__WHAT YOU WILL DO__
Write the next part of the passage on cancer drugs and gene editing, starting after its last sentence.

__PASSAGE SHOWN__

******************************

In 2014, the FDA approved the immuno-oncology drug Opdivo for use in solid tumor cancer, and in 2017, it approved two chimeric antigen receptor T-cell therapies -- Yescarta and Novartis' Kymriah -- for use in blood cancer patients.
These immuno-oncology drugs deliver game-changing efficacy and manageable safety, but they're imperfect treatments. Opdivo and other drugs with the same mechanism of action, including Keytruda, don't work for everyone, and some patients develop resistance to them. Yescarta and Opdivo yield six-month response rates of about 40% in non-Hodgkin lymphoma patients, but they carry the risk of life-threatening cytokine release syndrome and neurotoxicity.
The drawbacks associated with these immuno-oncology approaches show there's still plenty of reason to continue innovating so that we can produce even better cancer treatments. Perhaps those better treatments will come courtesy of gene editing.
Technology that's providing us with a greater understanding of the relationship between genetic abnormalities and cancer is revealing DNA targets that, if manipulated, might control cancer.
The concept of rewriting genes sounds like science fiction, but it may be closer to reality than you think. For example, early stage research is under way at CRISPR Therapeutics, Editas Medicine, and Intellia Therapeutics that is based on an approach used by bacteria to cut the DNA of an invading virus to keep it from replicating. This approach -- CRISPR/Cas9 -- could eventually be used to regulate proteins in humans to tackle various diseases, including cancer.

******************************

(Stored dataset items)
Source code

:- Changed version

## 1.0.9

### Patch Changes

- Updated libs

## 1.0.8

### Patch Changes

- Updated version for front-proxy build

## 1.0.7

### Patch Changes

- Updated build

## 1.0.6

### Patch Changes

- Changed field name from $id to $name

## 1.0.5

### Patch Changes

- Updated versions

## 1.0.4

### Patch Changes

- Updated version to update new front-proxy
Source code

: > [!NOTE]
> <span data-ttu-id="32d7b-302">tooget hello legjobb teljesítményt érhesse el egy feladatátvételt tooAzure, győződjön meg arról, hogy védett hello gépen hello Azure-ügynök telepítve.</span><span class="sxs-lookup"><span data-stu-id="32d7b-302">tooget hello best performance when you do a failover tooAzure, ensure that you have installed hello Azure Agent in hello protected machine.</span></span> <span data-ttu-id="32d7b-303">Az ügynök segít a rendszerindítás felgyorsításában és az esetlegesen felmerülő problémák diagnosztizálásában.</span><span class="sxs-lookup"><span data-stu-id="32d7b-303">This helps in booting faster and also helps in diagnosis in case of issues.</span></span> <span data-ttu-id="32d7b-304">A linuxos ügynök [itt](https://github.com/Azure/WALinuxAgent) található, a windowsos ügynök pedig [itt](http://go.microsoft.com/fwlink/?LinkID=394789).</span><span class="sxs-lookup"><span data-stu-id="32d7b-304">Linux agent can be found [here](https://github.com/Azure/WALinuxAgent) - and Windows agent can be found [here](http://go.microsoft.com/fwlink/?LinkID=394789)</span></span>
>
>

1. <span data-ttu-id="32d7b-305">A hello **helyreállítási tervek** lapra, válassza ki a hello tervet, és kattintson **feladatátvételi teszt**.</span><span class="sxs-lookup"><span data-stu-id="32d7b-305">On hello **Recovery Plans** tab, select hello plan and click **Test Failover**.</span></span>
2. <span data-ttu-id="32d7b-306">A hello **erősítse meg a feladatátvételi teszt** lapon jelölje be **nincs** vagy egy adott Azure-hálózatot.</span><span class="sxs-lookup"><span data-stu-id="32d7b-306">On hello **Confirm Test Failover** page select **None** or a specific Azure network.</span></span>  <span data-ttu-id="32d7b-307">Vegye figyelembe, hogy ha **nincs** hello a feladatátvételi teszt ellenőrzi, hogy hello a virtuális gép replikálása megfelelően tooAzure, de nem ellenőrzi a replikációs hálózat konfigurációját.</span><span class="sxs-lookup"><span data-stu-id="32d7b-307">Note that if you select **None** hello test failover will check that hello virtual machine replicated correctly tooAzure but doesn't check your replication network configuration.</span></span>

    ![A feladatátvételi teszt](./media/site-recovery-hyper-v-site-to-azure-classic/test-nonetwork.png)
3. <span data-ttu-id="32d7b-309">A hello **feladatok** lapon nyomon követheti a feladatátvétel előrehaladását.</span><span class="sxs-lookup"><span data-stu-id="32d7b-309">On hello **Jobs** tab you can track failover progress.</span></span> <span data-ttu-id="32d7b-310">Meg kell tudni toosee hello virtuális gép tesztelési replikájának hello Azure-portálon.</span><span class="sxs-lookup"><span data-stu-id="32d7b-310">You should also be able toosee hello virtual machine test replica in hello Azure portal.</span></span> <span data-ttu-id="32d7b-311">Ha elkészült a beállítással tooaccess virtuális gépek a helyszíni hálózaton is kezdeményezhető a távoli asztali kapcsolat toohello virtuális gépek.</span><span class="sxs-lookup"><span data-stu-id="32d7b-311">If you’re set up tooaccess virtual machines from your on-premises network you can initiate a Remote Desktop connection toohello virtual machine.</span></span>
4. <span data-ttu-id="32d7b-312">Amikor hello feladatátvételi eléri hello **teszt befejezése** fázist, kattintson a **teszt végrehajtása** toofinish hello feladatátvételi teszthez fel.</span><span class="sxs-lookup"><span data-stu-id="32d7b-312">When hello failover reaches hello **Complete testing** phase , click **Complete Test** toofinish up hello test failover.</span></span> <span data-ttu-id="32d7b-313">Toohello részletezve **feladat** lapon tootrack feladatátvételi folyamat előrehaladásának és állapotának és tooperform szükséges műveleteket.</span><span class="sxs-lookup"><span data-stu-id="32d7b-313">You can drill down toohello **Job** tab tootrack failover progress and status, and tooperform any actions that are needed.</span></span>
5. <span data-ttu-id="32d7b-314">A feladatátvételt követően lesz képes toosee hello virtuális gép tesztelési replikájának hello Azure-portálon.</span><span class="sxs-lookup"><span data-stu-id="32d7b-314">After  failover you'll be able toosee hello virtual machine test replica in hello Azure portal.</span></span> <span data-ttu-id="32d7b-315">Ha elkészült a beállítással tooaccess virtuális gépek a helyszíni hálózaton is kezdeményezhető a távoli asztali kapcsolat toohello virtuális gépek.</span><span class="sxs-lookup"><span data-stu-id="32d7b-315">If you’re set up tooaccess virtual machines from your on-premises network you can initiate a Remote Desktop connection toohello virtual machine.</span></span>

******************************

__ANSWER FOR THE TASK__
CRISPR/Cas9 has received a lot of attention over the past couple years, but Gilead Sciences' interest isn't in CRSPR/Cas9 (at least, not yet).
Instead, Gilead Sciences is interested in another gene-editing approach that Sangamo Therapeutics is developing called zinc finger nuclease (ZFN) technology. On Thursday, Gilead Sciences signed a collaboration agreement with Sangamo Therapeutics to see if ZFN can be used to create allogeneic CAR-T gene therapies that can be used "off the shelf." In exchange, Gilead Sciences is paying Sangamo Therapeutics $150 million in up-front cash and up to $3 billion in developmental, regulatory, and sales milestones. Sangamo Therapeutics' will work with Gilead Sciences to craft both allogeneic and autologous anticancer cell therapies.
Currently, CAR-T therapies like Gilead Sciences' Yescarta are autologous, meaning they rely on cells obtained from the patient. Specifically, CAR-Ts require removing a patient's T-cells and then sending them to a facility to be re-engineered so that they spot, bind to, and destroy cancer cells. It can take 20 days for this process to happen.
ZFN works differently. Sangamo Therapeutics' approach involves attaching a nuclease that can cut DNA to zinc finger DNA binding proteins that recognize and bind to specific DNA sequences. This process allows Sangamo Therapeutics to cut DNA at specific locations to manipulate protein expression in a way that may reduce cancer proliferation. If the approach can be used to craft an off-the-shelf solution, patients could be treated immediately, and perhaps, with fewer risks.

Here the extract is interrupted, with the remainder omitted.